__WHAT THE EXERCISE ASKS__
List the lines of this listing that hold the word "print".

● ● ● ● ●

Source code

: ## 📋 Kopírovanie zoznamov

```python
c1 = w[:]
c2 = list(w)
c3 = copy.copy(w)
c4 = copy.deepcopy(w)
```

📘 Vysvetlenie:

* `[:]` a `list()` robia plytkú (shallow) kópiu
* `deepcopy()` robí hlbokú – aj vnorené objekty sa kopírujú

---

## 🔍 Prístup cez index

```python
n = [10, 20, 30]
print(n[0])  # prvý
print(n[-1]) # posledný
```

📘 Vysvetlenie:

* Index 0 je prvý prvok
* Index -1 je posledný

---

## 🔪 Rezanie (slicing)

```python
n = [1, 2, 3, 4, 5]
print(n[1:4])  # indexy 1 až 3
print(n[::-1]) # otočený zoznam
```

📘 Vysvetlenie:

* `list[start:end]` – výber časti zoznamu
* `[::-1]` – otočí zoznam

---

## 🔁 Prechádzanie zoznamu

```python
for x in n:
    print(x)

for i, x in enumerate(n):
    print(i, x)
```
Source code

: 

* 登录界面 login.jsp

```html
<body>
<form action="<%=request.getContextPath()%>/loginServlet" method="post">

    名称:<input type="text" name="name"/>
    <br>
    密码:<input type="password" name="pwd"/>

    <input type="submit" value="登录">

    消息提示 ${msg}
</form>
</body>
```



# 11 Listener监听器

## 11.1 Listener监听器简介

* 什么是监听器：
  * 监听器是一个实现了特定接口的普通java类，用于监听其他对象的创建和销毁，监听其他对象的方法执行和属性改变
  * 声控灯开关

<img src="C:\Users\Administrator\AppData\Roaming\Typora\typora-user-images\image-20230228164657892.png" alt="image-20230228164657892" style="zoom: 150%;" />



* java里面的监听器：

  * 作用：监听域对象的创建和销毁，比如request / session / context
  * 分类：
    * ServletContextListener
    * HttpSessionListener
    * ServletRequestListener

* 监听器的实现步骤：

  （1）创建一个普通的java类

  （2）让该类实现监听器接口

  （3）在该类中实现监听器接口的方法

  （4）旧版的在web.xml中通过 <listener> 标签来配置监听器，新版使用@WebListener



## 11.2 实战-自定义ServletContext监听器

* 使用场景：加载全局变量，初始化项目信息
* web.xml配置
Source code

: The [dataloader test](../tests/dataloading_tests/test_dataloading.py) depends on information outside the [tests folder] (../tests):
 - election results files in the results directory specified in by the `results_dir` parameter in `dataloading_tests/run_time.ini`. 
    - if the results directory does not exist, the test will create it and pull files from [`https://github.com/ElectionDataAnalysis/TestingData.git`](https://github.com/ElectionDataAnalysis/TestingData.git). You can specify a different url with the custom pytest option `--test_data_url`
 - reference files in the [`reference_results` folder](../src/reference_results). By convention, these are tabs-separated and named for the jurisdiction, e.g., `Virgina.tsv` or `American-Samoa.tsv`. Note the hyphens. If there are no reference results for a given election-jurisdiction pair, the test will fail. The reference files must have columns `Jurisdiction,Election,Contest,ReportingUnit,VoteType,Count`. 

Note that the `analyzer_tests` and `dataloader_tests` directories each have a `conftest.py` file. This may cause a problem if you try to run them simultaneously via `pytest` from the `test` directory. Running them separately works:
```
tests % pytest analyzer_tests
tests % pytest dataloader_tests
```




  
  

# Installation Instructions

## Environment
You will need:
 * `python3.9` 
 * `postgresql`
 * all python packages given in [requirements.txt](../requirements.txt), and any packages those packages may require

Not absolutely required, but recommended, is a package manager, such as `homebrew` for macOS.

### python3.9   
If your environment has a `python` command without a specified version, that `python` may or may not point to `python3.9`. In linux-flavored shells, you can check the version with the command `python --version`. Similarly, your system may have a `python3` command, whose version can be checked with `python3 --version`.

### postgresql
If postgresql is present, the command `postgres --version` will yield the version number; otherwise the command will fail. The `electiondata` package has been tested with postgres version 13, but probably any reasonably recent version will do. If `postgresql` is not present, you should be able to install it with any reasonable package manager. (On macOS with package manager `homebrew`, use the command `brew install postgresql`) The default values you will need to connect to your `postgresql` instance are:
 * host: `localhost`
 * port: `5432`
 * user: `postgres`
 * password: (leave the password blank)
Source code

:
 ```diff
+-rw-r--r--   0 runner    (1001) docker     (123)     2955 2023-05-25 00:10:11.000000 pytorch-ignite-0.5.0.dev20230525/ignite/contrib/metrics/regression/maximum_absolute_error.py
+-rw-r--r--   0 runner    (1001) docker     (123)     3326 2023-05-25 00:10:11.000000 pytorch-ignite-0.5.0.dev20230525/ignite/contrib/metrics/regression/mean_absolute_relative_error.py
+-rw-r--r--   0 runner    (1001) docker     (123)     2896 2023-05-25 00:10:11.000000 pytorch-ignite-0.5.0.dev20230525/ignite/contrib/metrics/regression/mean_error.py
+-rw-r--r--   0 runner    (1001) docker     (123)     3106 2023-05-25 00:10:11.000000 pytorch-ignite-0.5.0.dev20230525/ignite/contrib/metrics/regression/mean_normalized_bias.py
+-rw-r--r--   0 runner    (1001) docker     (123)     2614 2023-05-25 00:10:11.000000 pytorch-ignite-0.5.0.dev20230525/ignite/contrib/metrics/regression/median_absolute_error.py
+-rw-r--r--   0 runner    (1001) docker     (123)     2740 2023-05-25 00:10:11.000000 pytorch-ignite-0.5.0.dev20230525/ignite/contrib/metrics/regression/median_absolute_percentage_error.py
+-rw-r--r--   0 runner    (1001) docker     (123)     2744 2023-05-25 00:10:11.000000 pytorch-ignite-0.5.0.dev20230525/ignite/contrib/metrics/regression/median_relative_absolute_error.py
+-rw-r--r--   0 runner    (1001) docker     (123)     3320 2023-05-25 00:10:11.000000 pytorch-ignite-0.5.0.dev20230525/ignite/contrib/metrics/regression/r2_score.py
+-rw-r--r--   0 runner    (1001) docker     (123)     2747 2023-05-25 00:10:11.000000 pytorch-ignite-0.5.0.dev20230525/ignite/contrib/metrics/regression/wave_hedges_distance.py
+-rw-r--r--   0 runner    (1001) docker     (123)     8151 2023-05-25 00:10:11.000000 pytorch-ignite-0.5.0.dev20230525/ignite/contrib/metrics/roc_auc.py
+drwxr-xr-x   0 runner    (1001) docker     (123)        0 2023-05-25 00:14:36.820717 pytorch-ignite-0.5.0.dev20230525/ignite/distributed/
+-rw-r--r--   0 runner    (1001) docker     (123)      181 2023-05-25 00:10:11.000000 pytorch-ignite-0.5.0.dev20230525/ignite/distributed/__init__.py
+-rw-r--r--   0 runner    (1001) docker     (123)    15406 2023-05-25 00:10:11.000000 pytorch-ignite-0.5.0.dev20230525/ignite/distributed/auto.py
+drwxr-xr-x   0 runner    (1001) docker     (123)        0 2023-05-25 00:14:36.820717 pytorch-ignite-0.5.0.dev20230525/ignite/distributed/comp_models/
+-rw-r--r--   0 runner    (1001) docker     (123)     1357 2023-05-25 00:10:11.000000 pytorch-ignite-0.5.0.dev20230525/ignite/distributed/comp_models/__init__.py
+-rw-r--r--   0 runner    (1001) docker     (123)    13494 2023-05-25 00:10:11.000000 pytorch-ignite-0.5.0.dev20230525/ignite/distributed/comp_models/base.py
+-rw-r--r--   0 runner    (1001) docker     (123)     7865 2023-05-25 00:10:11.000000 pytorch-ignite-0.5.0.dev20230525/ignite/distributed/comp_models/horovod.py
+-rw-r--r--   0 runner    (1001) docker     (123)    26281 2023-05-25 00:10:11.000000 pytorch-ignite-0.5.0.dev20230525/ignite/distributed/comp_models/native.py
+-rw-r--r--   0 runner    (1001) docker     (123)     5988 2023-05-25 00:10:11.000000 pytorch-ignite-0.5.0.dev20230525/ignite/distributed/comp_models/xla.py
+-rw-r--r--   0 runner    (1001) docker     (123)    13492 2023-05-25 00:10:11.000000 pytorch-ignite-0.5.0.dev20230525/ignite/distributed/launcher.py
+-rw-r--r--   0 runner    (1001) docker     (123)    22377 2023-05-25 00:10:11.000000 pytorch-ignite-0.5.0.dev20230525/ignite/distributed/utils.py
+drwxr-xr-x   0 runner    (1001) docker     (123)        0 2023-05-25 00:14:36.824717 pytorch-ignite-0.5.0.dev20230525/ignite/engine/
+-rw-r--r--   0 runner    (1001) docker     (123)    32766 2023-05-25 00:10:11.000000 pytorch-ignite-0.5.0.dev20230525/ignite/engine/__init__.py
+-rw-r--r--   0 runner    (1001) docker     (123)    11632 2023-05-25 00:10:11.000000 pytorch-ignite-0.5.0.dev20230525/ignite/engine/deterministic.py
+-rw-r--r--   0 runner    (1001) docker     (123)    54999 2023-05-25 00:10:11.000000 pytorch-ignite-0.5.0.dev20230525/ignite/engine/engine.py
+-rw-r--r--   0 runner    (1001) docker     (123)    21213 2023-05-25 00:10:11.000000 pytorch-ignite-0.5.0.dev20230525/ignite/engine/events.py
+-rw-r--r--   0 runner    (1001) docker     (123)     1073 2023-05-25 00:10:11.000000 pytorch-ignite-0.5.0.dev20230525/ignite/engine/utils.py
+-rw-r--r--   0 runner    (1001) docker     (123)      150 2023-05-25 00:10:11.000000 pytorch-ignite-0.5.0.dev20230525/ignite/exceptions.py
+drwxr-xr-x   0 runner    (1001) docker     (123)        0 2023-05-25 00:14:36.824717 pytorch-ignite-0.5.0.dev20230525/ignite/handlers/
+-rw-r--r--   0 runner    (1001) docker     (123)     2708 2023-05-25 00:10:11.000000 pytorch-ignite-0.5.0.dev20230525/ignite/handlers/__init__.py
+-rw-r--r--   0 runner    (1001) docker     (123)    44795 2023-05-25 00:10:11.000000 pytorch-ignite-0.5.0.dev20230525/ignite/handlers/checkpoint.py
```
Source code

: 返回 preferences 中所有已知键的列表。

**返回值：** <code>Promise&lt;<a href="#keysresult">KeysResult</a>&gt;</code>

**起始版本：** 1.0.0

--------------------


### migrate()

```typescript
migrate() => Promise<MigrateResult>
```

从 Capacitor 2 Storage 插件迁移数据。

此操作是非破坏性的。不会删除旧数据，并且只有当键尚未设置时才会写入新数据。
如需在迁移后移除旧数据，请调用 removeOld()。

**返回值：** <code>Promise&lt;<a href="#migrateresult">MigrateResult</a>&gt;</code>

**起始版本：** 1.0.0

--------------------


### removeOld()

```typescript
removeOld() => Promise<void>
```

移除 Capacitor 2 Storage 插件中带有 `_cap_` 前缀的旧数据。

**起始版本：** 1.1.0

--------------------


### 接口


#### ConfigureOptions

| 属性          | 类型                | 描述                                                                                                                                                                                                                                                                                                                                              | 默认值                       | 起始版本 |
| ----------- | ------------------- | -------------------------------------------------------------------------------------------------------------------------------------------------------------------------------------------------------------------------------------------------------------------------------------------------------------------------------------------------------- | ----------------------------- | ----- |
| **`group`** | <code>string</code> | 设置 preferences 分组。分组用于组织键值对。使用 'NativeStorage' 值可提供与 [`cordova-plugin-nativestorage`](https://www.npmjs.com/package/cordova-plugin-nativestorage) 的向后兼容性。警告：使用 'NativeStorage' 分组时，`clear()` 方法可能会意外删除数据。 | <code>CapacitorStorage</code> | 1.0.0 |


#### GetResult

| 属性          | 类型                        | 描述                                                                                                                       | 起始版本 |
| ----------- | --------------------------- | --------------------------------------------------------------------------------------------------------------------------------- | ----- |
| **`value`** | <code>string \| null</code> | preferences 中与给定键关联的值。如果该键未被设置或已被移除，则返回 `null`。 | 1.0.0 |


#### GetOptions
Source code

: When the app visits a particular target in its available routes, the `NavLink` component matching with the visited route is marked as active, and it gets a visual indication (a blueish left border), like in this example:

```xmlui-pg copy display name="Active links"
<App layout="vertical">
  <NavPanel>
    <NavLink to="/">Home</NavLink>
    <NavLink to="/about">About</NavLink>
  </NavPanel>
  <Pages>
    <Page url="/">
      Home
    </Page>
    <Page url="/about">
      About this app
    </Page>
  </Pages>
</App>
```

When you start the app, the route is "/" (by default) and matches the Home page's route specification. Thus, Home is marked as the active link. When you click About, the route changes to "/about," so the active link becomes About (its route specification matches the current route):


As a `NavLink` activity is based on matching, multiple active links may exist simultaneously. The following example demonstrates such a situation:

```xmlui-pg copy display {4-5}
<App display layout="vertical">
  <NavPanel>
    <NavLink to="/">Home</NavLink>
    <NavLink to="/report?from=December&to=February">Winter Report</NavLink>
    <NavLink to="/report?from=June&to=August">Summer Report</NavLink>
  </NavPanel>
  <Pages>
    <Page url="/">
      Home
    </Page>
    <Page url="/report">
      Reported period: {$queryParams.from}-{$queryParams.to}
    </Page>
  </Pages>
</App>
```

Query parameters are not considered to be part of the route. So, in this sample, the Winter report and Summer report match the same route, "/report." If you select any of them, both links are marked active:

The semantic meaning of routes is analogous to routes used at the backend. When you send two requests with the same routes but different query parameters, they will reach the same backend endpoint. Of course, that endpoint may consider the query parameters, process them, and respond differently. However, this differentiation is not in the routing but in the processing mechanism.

● ● ● ● ●

__WRITTEN ANSWER__
print(n[0])  # prvý
print(n[-1]) # posledný
print(n[1:4])  # indexy 1 až 3
print(n[::-1]) # otočený zoznam
    print(x)
    print(i, x)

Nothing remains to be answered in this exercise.